Berarti mau tidak mau kita harus siap dengan
keterpaksaan ditempatkan di daerah terpencil rasa PTT tetapi gaji di bawah
buruh yaitu Rp 2.500.000 di potong pajak, potong ini itu, potong BPJS, de El
eL.
Jadi selama internsip kita Cuma dikasih Bantuan Hidup
Dasar (BHD) sekitar kurang dari Rp 2.500.000,- tidak ada penambahan ini itu,
tidak ada penanggungan makan, transportasi, asuransi kesehatan, jasa pelayanan,
kesejahteraan dan sebagainya dan itu sama rata di seluruh Indonesia.
Tetapi tidak dipungkiri ada beberapa daerah yang
memberikan insentif daerah tetapi itu juga tidak banyak jumlah nominalnya serta sangat sedikit daerah yang
memberikan itu.
Seperti saya kemarin, saya mendapatkan BHD pertama
tidak utuh, yaitu Cuma sekita Rp 2.423.000,- saya tidak tahu itu pemotongan
apa.
Kalau tidak mau ditempatkan ditempat terpencil berarti kita harus menunggu gelombang berikutnya dan semakin lama kita semakin menua sehingga secara halus kita "dipaksa" untuk ke daerah terpencil tersebut dengan kesejahteraan tidak ditanggung.
Jadi jika dikatakan oleh MENKES gaji kita Rp
6.000.000, apalagi katanya diberikan oleh menteri keuangan itu fitnah dan
sangat tidak benar. Dan jika dikatakan juga dokter internsip itu adalah
Mahasiwa itu juga tidak benar karena kami sudah melakukan sumpah dokter dan
sudah di wisuda.
Tetapi penghargaan yang diberikan kepada dokter
internsip ini sangat tidak ada, tidak hanya masalah gaji tetapi permasalahan
disepelekan ama petugas medis selain dokter di setiap rumah sakit serta pasien karena masih
ada embel-embel internsip dibelakangnya.
Bahasa Internsip itu sendiri adalah “magang”, agak
keren sedikit karena memakai bahasa asing yaitu
“internsip”, jadi tidak kedengaran sekali bahwa itu artinya magang.
Internsip di rumah sakit tipe C atau D dengan tidak
mempertimbangkan daerah terpencil ataupun di tengah kota semuanya sama rata. Proses
pendampingan di rumah sakit tersebut selama setahun dan harus menyelesaikan
beberapa tugas dalam bentuk portofolio dan presentasi, serta tidak bole bekerja
dimanapun selain di wahana sendiri.
Dalam prosesnya sendiri kita wajib menyerahkan berkas-berkas untuk pembuatan kartu keanggotaan IDI dan SIP serta STR sementara.
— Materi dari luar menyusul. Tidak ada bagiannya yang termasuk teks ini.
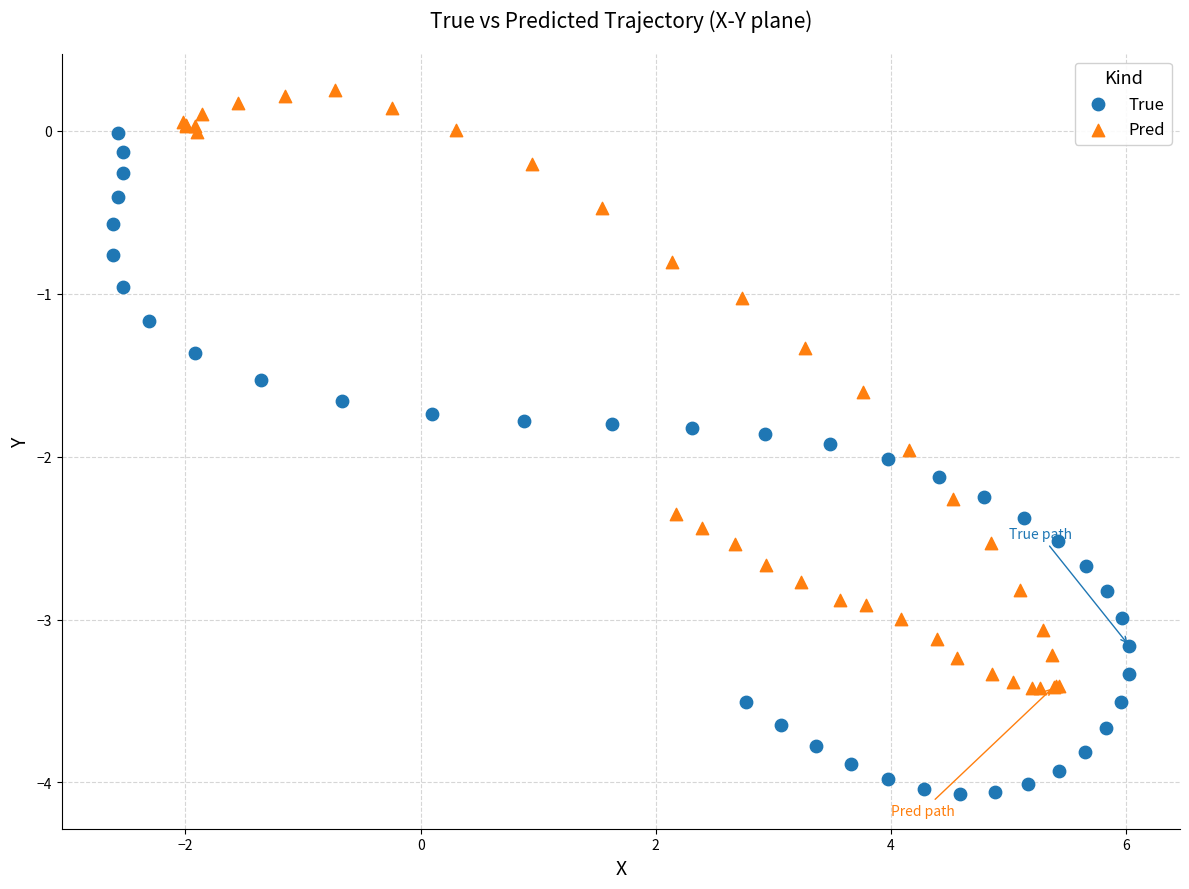

Which series has the widest spread of Y values?

True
Sedangkan syarat di awal "dianjurkan" pembuatan BPJS sendiri karena pemerintah tidak akan menanggung asuransi kesehatan kepada kita jika terjadi apa-apa selama masa internsip.
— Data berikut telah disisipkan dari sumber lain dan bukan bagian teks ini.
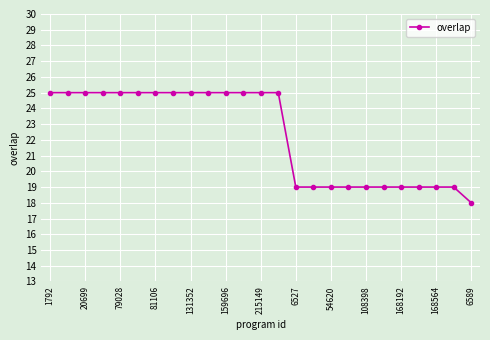

Does the chart have visible grid lines?

Yes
Satu lagi yang paling penting adalah pemberian BHD itu sendiri sering sekali di rapel tiap 3 bulan sekali dengan alasan belum turunnya dana dari pemerintah. Para Dokter internsip terpaksa menerima karena berfikir "how to pass not how to learn" dalam proses internsip itu sendiri.